Today, we are facing a profound shift--getting a bachelor's degree is not enough. And throwing your graduation hat no longer entitles one to be annoyed when a job is not given to you on a silver plated platter. A student needs to get a bachelor's degree, take a technical major, and come out near the top of the class. Add to that job experience: be an administrative assistant, intern, research (aka even if it is typing up a bibliography for a Professor's book). That black and white video, the dreams of those Rutgers Students are gone. Chances are none of those things are guaranteed...including the pretty wife.
Why is this the case? Roundup the usual suspects. Companies are investing more on capital (for productivity) than on labor. For the economics geeks, this is the old trade-off where a dollar spent on capital is a dollar not spent on hiring a worker. In today's world--technology has easily been able to replace swathes of workers with one server or computer. The most tragic example of this was when I saw a documentary that showed a bank's "proof and transit" (aka check clearing) have one person do a job that the CEO explained used to hire 40-50 workers. A man sits in one corner working away on a computer. In the other end--a large Pitney Bowes mailing device automatically weighs, stamps, and sorts outgoing mail for the bank's customers. A win for productivity, a win for capital, a loss for the 39 low/middle wage workers.
Two -- India and China decided to wake up. A friend of mine who works in the IT department of a large corporation can list Indian IT companies. She is expected every morning to sit in on conference calls as she literally directs and outsources work as legions of low wage, highly motivated, and very smart workers complete jobs that were formerly the domain of the American worker.
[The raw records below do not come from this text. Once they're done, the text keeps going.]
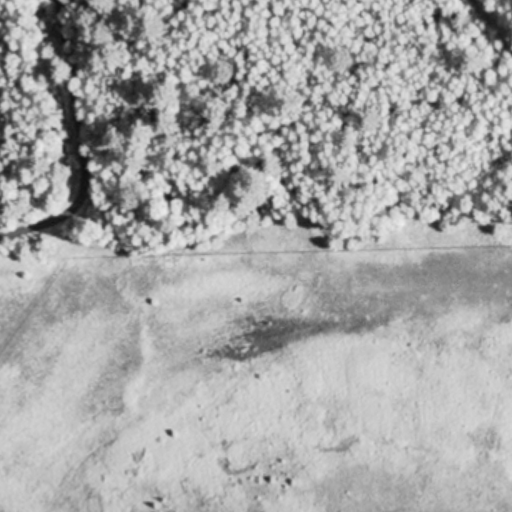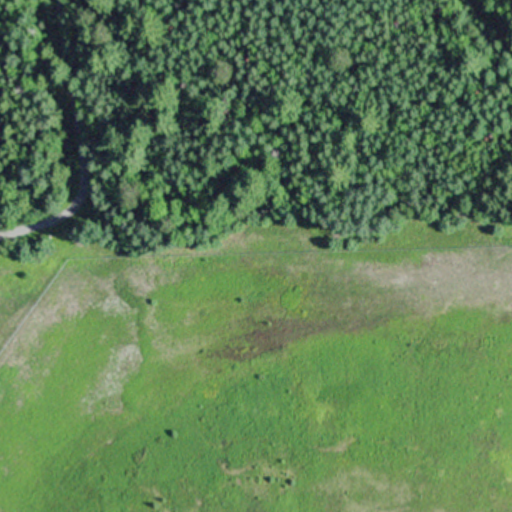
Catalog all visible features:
road: (77, 141)
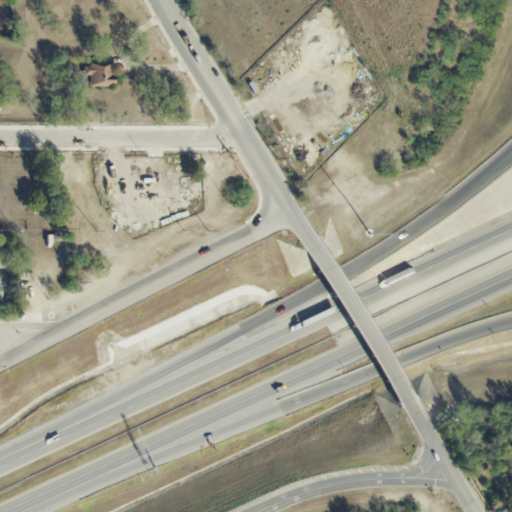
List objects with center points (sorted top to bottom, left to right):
building: (98, 74)
road: (222, 103)
road: (120, 139)
road: (510, 161)
road: (302, 229)
building: (3, 261)
road: (171, 266)
road: (178, 276)
building: (0, 280)
road: (261, 317)
road: (362, 326)
road: (31, 331)
road: (31, 346)
road: (256, 346)
road: (264, 392)
road: (271, 414)
road: (426, 433)
road: (348, 481)
road: (459, 489)
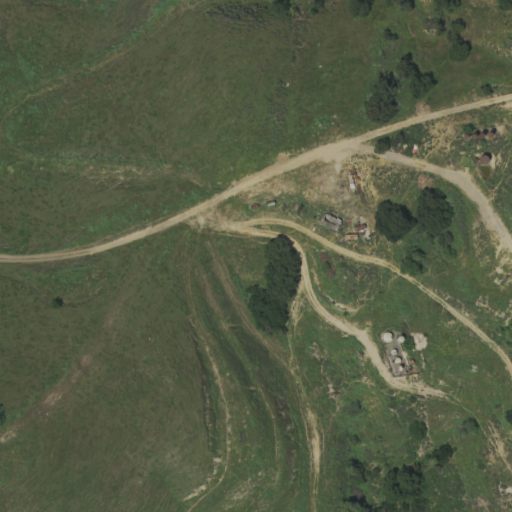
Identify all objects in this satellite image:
road: (254, 178)
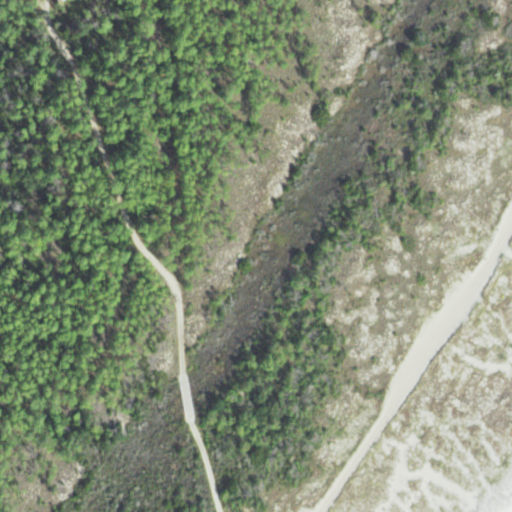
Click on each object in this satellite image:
road: (38, 7)
road: (115, 188)
road: (484, 329)
road: (416, 368)
road: (186, 397)
road: (208, 465)
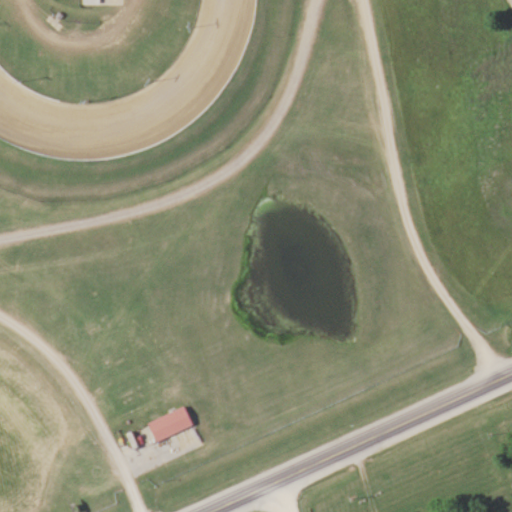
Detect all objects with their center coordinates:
building: (93, 0)
raceway: (148, 121)
road: (268, 130)
building: (173, 421)
road: (358, 441)
road: (357, 479)
road: (282, 495)
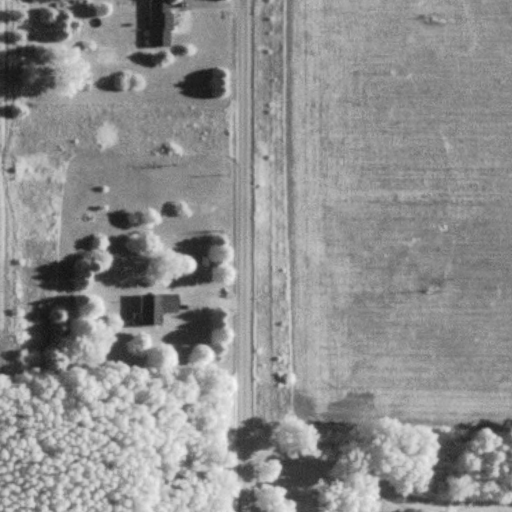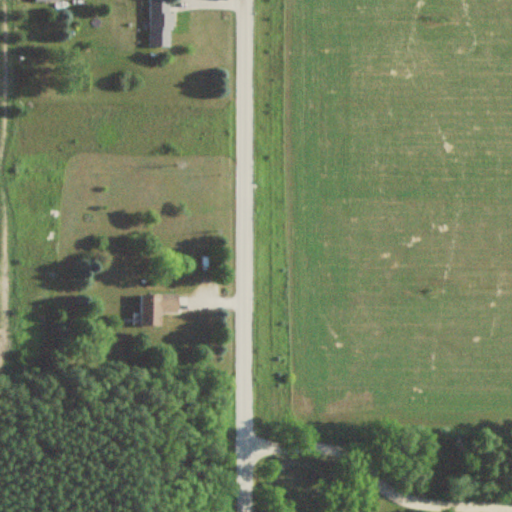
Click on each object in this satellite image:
building: (45, 0)
building: (158, 23)
road: (247, 256)
building: (156, 307)
road: (379, 476)
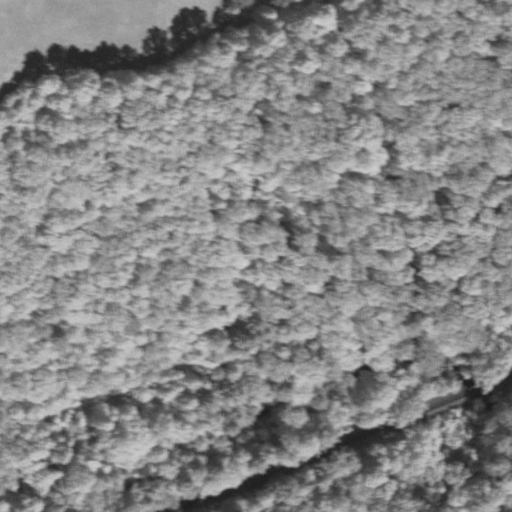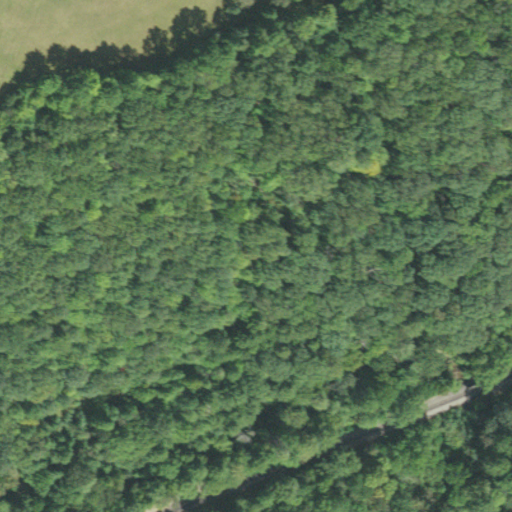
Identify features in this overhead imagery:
railway: (341, 444)
road: (1, 510)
So is the American graduate's dream's hopeless? Not at all. It is simply harder. College students should graduate with a technical skill set, not waste their freshman year "transitioning" into college, and work hard and take difficult classes. If you graduated -- consider a Masters, part-time job to bolster up your work experience, and network. Relentlessly pursue finding a job. Let your family know that your in the job market, look up local clubs and organizations and join them, continue using your college alumni network, take a few classes (i.e. programming).
You need to be able to market yourself as a person that a computer cannot replace. In my personal network: every person who graduated in the top of their respective majors are employed, those who had an accounting or computer science background are employed, and those working in major corporations proudly show-off the numerous recruiters chasing after them.
The market, unfortunately, is brutal to those who are mediocre. It is a bull market for those who are persistent, willing to work hard, and have a stroke of luck.
As the old saying goes: when it gets tough, the tough get going. There are 90% of the people employed. Those are odds I would bet on over and over again. Look at it as if the glass being almost full.